Your instructions »
Once you reach the line with "Як Польща замінила російську", copy it and every line after it exactly, up to the end of the data. Omit the pictures.

[Transcribed page contents]
═══
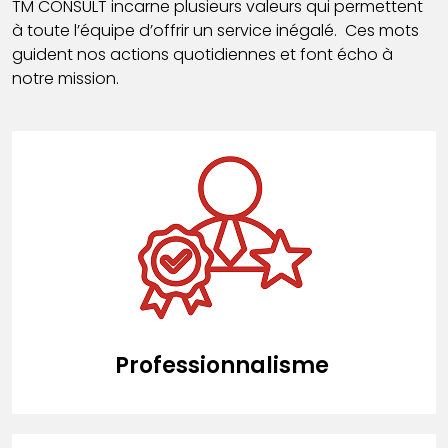
TM CONSULT incarne plusieurs valeurs qui permettent
à toute l’équipe d’offrir un service inégalé. Ces mots
guident nos actions quotidiennes et font écho à
notre mission.
Professionnalisme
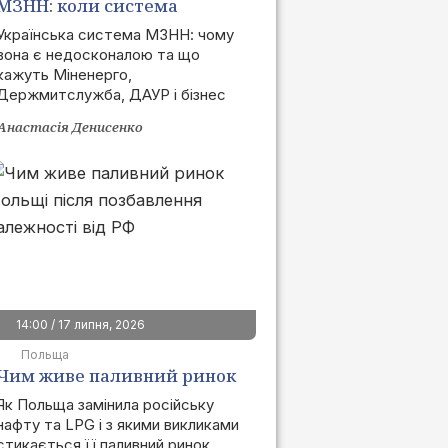
МЗНН: коли система
запрацює та як це вплине
Українська система МЗНН: чому
вона є недосконалою та що
на ринок
кажуть Міненерго,
Держмитслужба, ДАУР і бізнес
Анастасія Денисенко
14:00 / 17 липня, 2026
Польща
Чим живе паливний ринок
Польщі після позбавлення
Як Польща замінила російську
нафту та LPG і з якими викликами
залежності від РФ
стикається її паливний ринок.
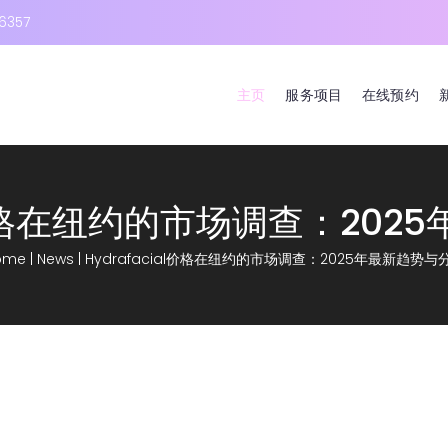
6357
主页
服务项目
在线预约
al价格在纽约的市场调查：20
ome
|
News
|
Hydrafacial价格在纽约的市场调查：2025年最新趋势与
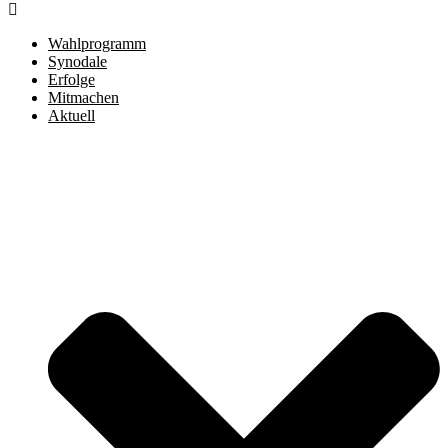
Wahlprogramm
Synodale
Erfolge
Mitmachen
Aktuell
═══
Answer section »
Як Польща замінила російську
нафту та LPG і з якими викликами
залежності від РФ
стикається її паливний ринок.
6357
主页
服务项目
在线预约
al价格在纽约的市场调查：20
ome
|
News
|
Hydrafacial价格在纽约的市场调查：2025年最新趋势与
Wahlprogramm
Synodale
Erfolge
Mitmachen
Aktuell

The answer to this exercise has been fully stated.